## TASK STATEMENT
Transcribe verbatim the span of lines that opens with the line containing "Red area excuded" and closes with the last line of the data below.
Start of Block
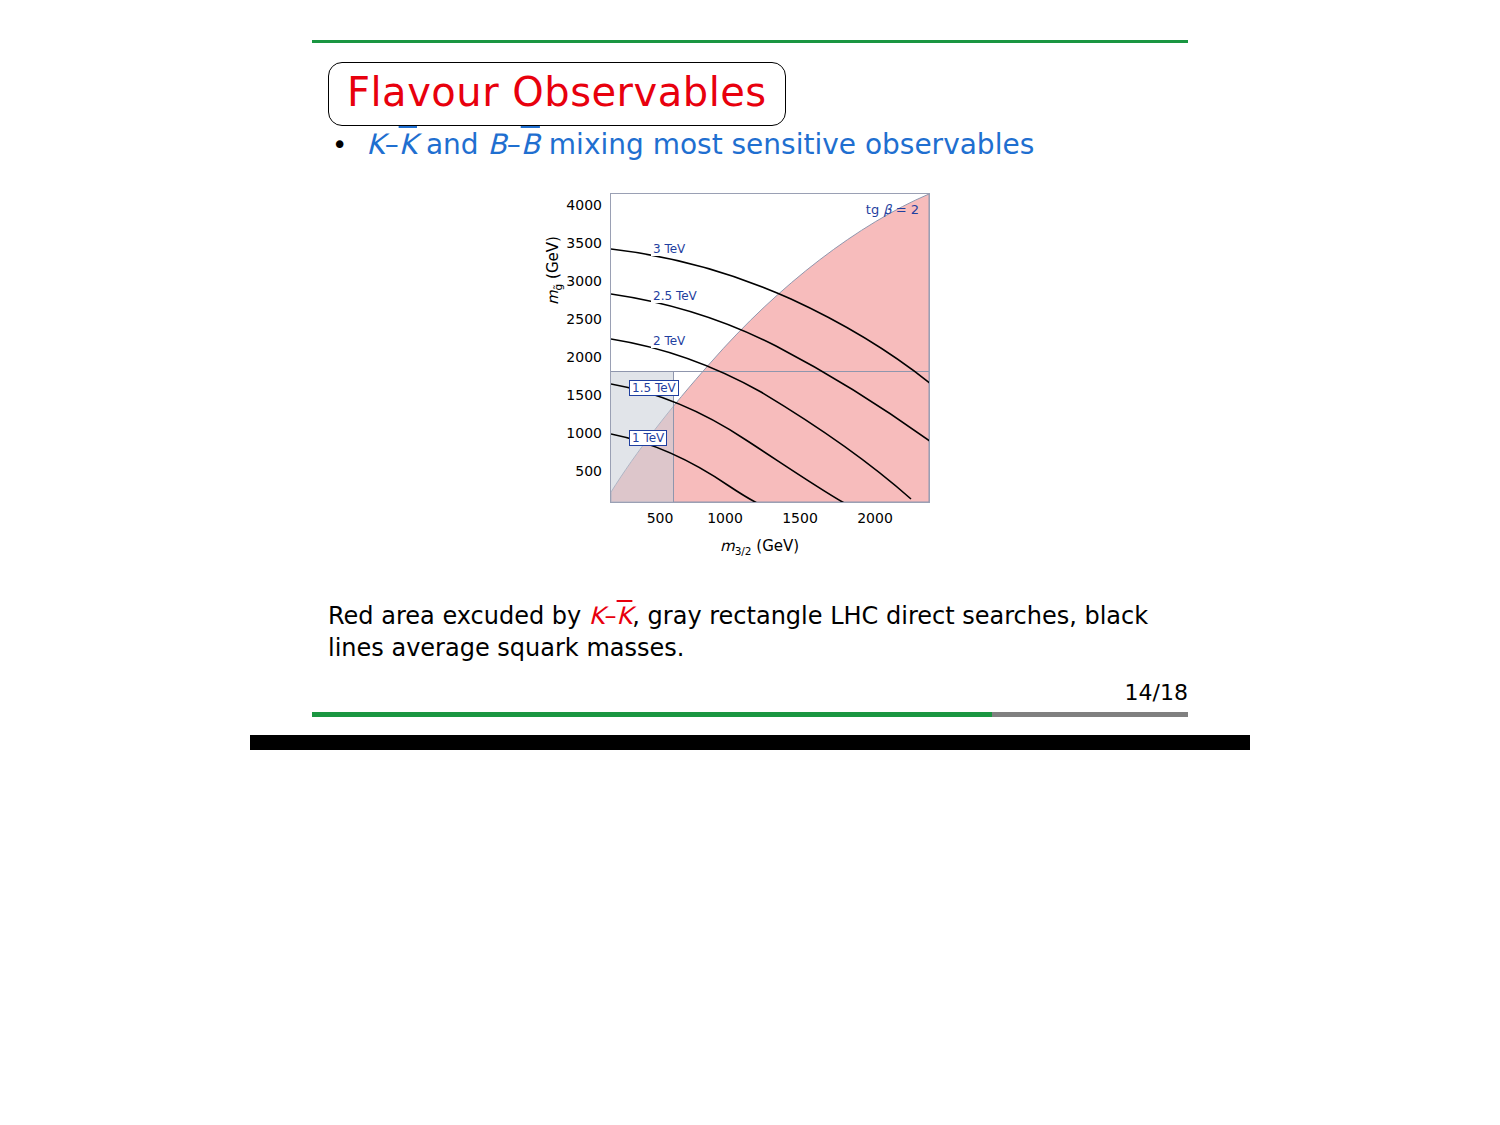Flavour Observables
• K–K and B–B mixing most sensitive observables
4000
3500
3000
2500
2000
1500
1000
500
mg̃ (GeV)
tg β = 2
3 TeV
2.5 TeV
2 TeV
1.5 TeV
1 TeV
500
1000
1500
2000
m3/2 (GeV)
Red area excuded by K–K, gray rectangle LHC direct searches, black lines average squark masses.
14/18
End of Block
## RESPONSE AREA
Red area excuded by K–K, gray rectangle LHC direct searches, black lines average squark masses.
14/18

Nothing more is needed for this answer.